K3S Purwantoro Gelar Pertemuan Virtual    Materi “Kompetensi Supervisi Akademik”

Kelompok Kerja Kepala Sekolah (K3S) Kecamatan Purwantoro kembali mengadakan pertemuan ke4 secara virtual pada Kamis, 4 Maret 2021. Kegiatan ini merupakan kelanjutan dari K3S materi Kompetensi Kewirausahaan. Peserta dari kegiatan ini merupakan semua Kepala Sekolah di Kecamatan Purwantoro yang terdaftar dalam kegiatan K3S. Terpantau dari room meeting, kegiatan ini diikuti oleh 30 peserta yang berada pada beberapa titik lokasi. Acara yang berlangsung sekitar dua jam ini dipandu oleh Daryanti, Kepala Sekolah SDN 2 Kenteng sebagai host, dan Sudarno, Kepala Sekolah SDN 2 Ploso sebagai moderator. Acara dibuka oleh Rebut Irianto, S.Pd. M.Pd dengan memberikan sambutan. Dalam sambutannya beliau menyampaikan dukungan terhadap kegiatan K3S yang tetap berjalan lancar meskipun dalam keadaan pandemi saat ini. Beliau juga meminta jika terdapat informasi yang berkaitan dengan kedinasan untuk dapat dilaksanakan dengan baik. K3S ini bukan hanya untuk mencari sertifikat atau Nilai Angka Kredit (PAK) semata, namun hendaknya bertujuan dalam pengembangan diri untuk meningkatkan kompetensi sebagai tenaga pendidik, sehingga dapat meningkatkan mutu pelayanan pendidikan yang maksimal. Di akhir sambutannya, beliau juga meminta semua peserta untuk mengikuti kegiatan K3S ini dengan baik sehingga dapat diterapkan di pangkalan masing masing. 

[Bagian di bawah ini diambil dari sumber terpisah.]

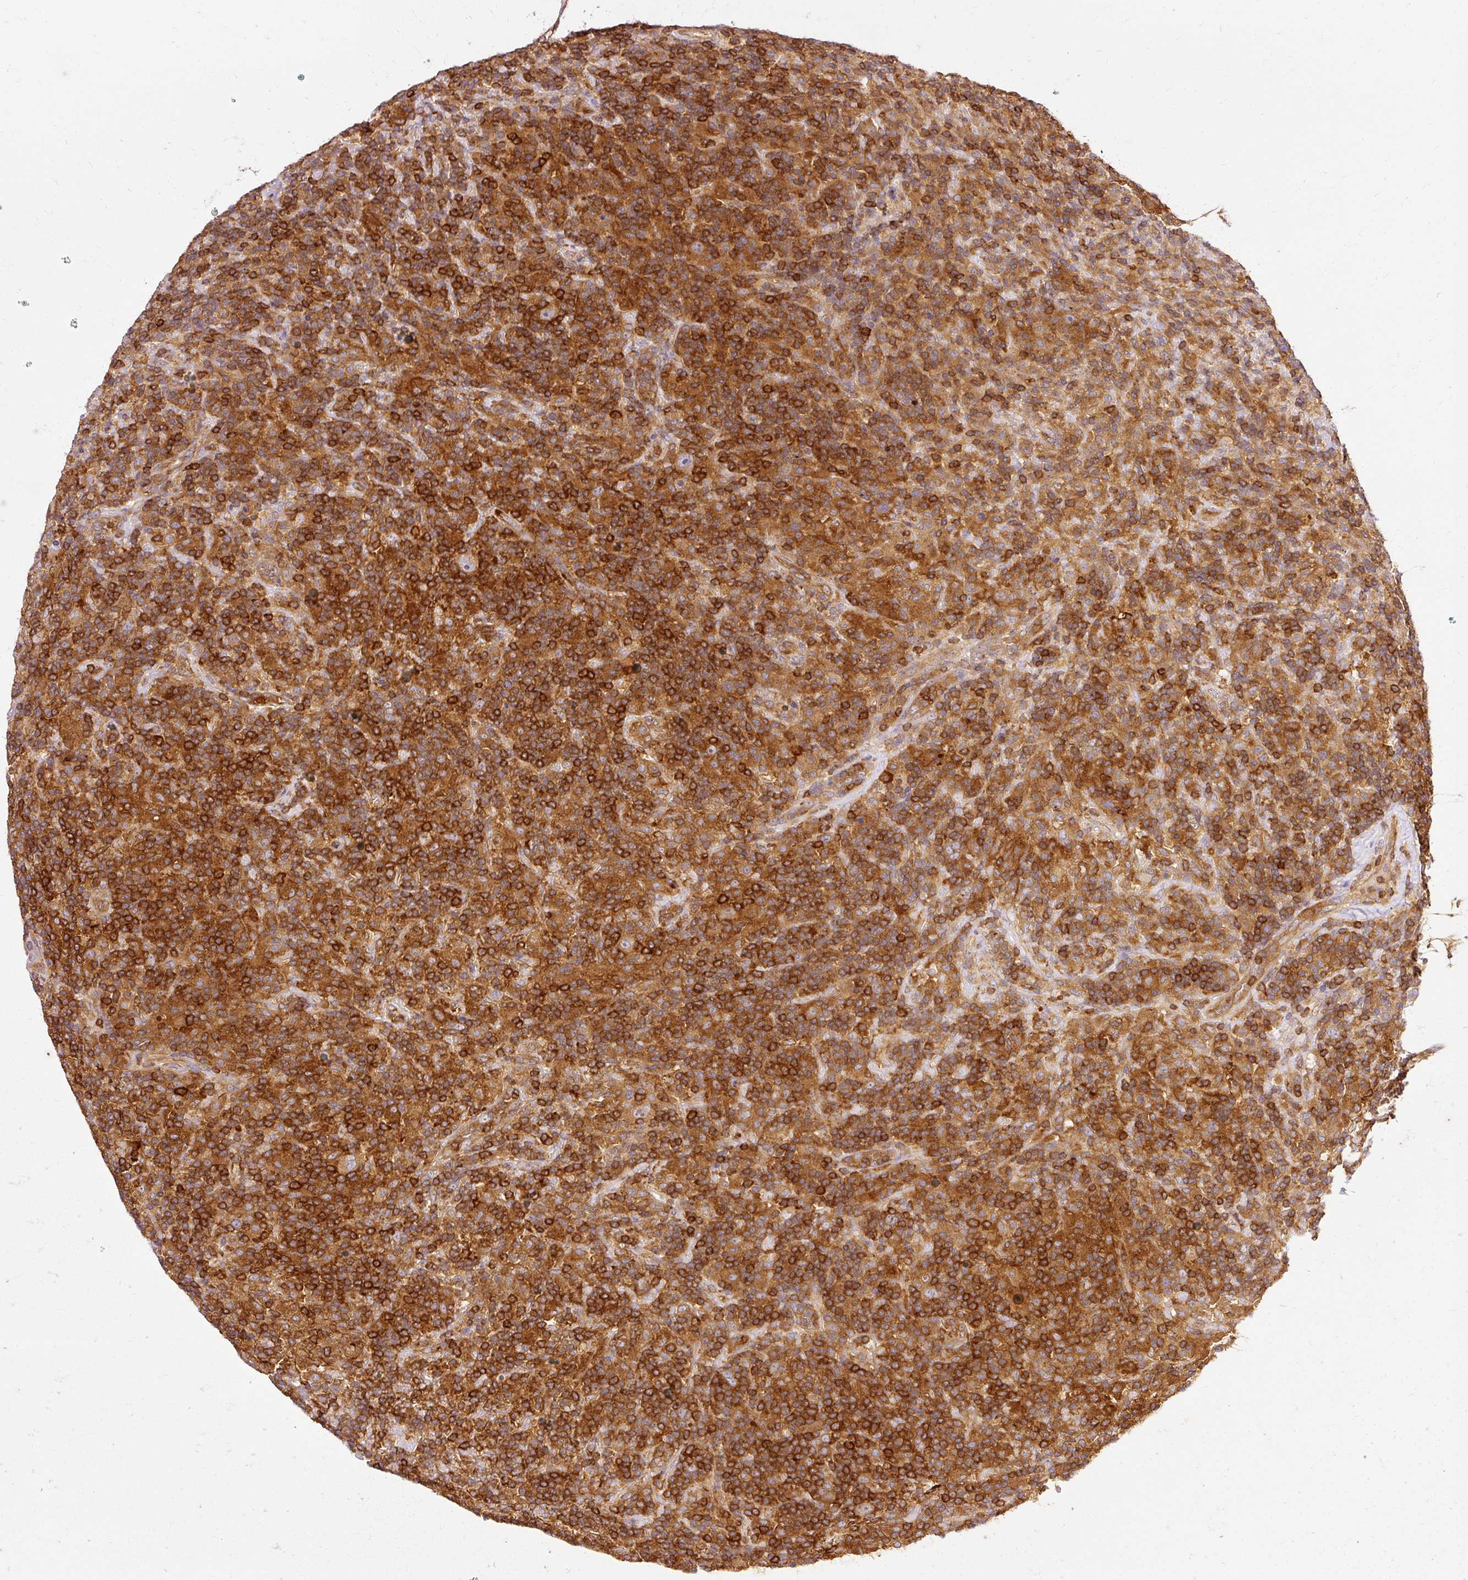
{"staining": {"intensity": "moderate", "quantity": ">75%", "location": "cytoplasmic/membranous"}, "tissue": "lymphoma", "cell_type": "Tumor cells", "image_type": "cancer", "snomed": [{"axis": "morphology", "description": "Hodgkin's disease, NOS"}, {"axis": "topography", "description": "Lymph node"}], "caption": "Immunohistochemical staining of human Hodgkin's disease demonstrates medium levels of moderate cytoplasmic/membranous protein staining in about >75% of tumor cells. The staining was performed using DAB to visualize the protein expression in brown, while the nuclei were stained in blue with hematoxylin (Magnification: 20x).", "gene": "ARMH3", "patient": {"sex": "male", "age": 70}}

Selanjutnya paparan materi dari narasumber Sri Sutantini mengenai konsep dasar Supervisi Akademik. Supervisi Akademik merupakan serangkaian kegiatan membantu guru mengembangkan kemampuannya mengelola proses pembelajaran untuk mencapai tujuan pembelajaran (Daresh, 1989 & Glickman, 2007). Tujuan dari supervisi akademik ini yaitu meningkatkan profesionalisme guru, mengembangkan kualitas pengawasan, dan menumbuhkan motivasi. Beliau juga memaparkan beberapa manfaat dari supervisi akademik, seperti dapat mengetahui kelebihan dan kekurangan dalam perencanaan pembelajaran, dalam proses pembelajaran, dan mengembangkan instrumen penilaian pembelajaran, serta sebagai bahan refleksi bagi guru untuk menambah pengetahuan dan wawasan. Beliau juga memaparkan macammacam pendekatan supervisi akademik yang terdiri dari pendekatan langsung (direktif), pendekatan tidak langsung (non-direktif), dan pendekatan kolaboratif. Selain itu, terdapat teknik dalam menjalankan supervisi akademik ini yaitu supervisi individual dan supervisi kelompok.  

Kegiatan dilanjutkan dengan sesi tanya jawab, terdapat beberapa pertanyaan tentang bagaimana jalannya supervisi saat ini dengan adanya Pembelajaran Jarak jauh (PJJ). Semua dijawab dengan jelas oleh narasumber. Di akhir kegiatan, moderator menyampaikan kesimpulan mengenai pentingnya supervisi akademik bagi kepala sekolah sehingga diharapkan dengan adanya supervisi akademik ini dapat meningkatkan keprofesionalan kepala sekolah.